::: Source information
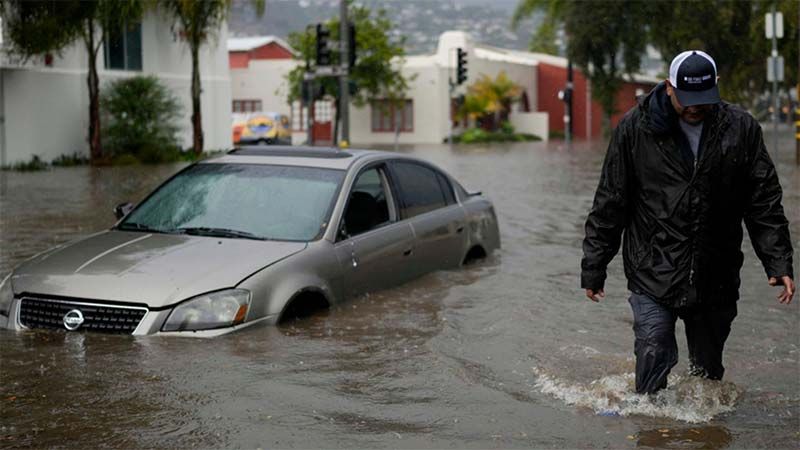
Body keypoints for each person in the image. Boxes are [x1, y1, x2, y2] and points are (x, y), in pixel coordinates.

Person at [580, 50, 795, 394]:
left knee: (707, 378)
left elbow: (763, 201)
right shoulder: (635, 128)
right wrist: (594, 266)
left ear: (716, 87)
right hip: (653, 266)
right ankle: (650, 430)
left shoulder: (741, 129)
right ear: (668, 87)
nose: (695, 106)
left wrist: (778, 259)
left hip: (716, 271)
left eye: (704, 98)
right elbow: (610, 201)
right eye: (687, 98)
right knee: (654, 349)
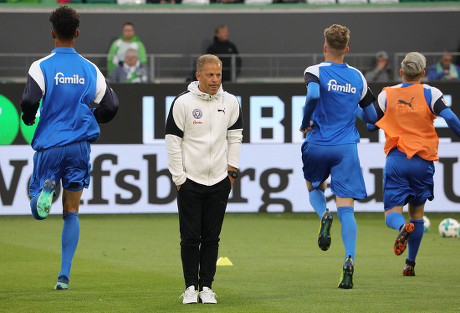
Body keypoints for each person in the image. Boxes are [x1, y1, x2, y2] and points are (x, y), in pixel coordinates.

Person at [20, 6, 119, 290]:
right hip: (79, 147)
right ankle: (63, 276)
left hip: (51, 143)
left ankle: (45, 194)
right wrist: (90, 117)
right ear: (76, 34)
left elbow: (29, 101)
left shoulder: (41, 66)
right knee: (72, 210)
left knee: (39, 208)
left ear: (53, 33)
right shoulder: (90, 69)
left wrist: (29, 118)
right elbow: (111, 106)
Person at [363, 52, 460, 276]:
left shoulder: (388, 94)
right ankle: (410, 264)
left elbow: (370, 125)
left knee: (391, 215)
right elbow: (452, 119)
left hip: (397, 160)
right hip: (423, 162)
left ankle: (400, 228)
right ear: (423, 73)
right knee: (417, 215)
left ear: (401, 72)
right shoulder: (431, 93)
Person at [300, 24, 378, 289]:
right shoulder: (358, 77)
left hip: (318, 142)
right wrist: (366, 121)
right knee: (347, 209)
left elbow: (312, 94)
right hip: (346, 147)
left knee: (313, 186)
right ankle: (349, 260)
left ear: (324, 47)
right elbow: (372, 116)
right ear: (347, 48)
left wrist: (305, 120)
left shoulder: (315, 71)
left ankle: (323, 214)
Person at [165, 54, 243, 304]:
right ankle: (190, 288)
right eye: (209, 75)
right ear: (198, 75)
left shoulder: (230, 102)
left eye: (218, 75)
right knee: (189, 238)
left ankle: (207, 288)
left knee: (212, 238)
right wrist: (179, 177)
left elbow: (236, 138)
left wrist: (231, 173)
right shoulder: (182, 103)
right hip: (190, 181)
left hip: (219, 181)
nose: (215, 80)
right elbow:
::::::
■ Task objective:
Reproduce each record from above exactly; pictures do not belong in the copy.

■ Exercise result:
Body keypoints for each person in the image. Boxes are [x1, y1, x2, y2] and points are (x, y), in pixel coordinates.

Person at [580, 50, 795, 394]:
left knee: (707, 378)
left elbow: (763, 201)
right shoulder: (635, 128)
right wrist: (594, 266)
left ear: (716, 87)
right hip: (653, 266)
right ankle: (650, 430)
left shoulder: (741, 129)
right ear: (668, 87)
nose: (695, 106)
left wrist: (778, 259)
left hip: (716, 271)
left eye: (704, 98)
right elbow: (610, 201)
right eye: (687, 98)
right knee: (654, 349)
Body keypoints for each person in the image. Boxes are [x1, y1, x2, y2] and points are (x, y), in pixel coordinates.

Person at [20, 6, 119, 290]:
right hip: (79, 147)
right ankle: (63, 276)
left hip: (51, 143)
left ankle: (45, 194)
right wrist: (90, 117)
right ear: (76, 34)
left elbow: (29, 101)
left shoulder: (41, 66)
right knee: (72, 210)
left knee: (39, 208)
left ear: (53, 33)
right shoulder: (90, 69)
left wrist: (29, 118)
right elbow: (111, 106)
Person at [363, 52, 460, 276]:
left shoulder: (388, 94)
right ankle: (410, 264)
left elbow: (370, 125)
left knee: (391, 215)
right elbow: (452, 119)
left hip: (397, 160)
right hip: (423, 162)
left ankle: (400, 228)
right ear: (423, 73)
right knee: (417, 215)
left ear: (401, 72)
right shoulder: (431, 93)
Person at [300, 24, 378, 289]:
right shoulder: (358, 77)
left hip: (318, 142)
right wrist: (366, 121)
right knee: (347, 209)
left elbow: (312, 94)
right hip: (346, 147)
left knee: (313, 186)
right ankle: (349, 260)
left ear: (324, 47)
right elbow: (372, 116)
right ear: (347, 48)
left wrist: (305, 120)
left shoulder: (315, 71)
left ankle: (323, 214)
Person at [165, 54, 243, 304]:
right ankle: (190, 288)
right eye: (209, 75)
right ear: (198, 75)
left shoulder: (230, 102)
left eye: (218, 75)
right knee: (189, 238)
left ankle: (207, 288)
left knee: (212, 238)
right wrist: (179, 177)
left elbow: (236, 138)
left wrist: (231, 173)
right shoulder: (182, 103)
right hip: (190, 181)
left hip: (219, 181)
nose: (215, 80)
right elbow:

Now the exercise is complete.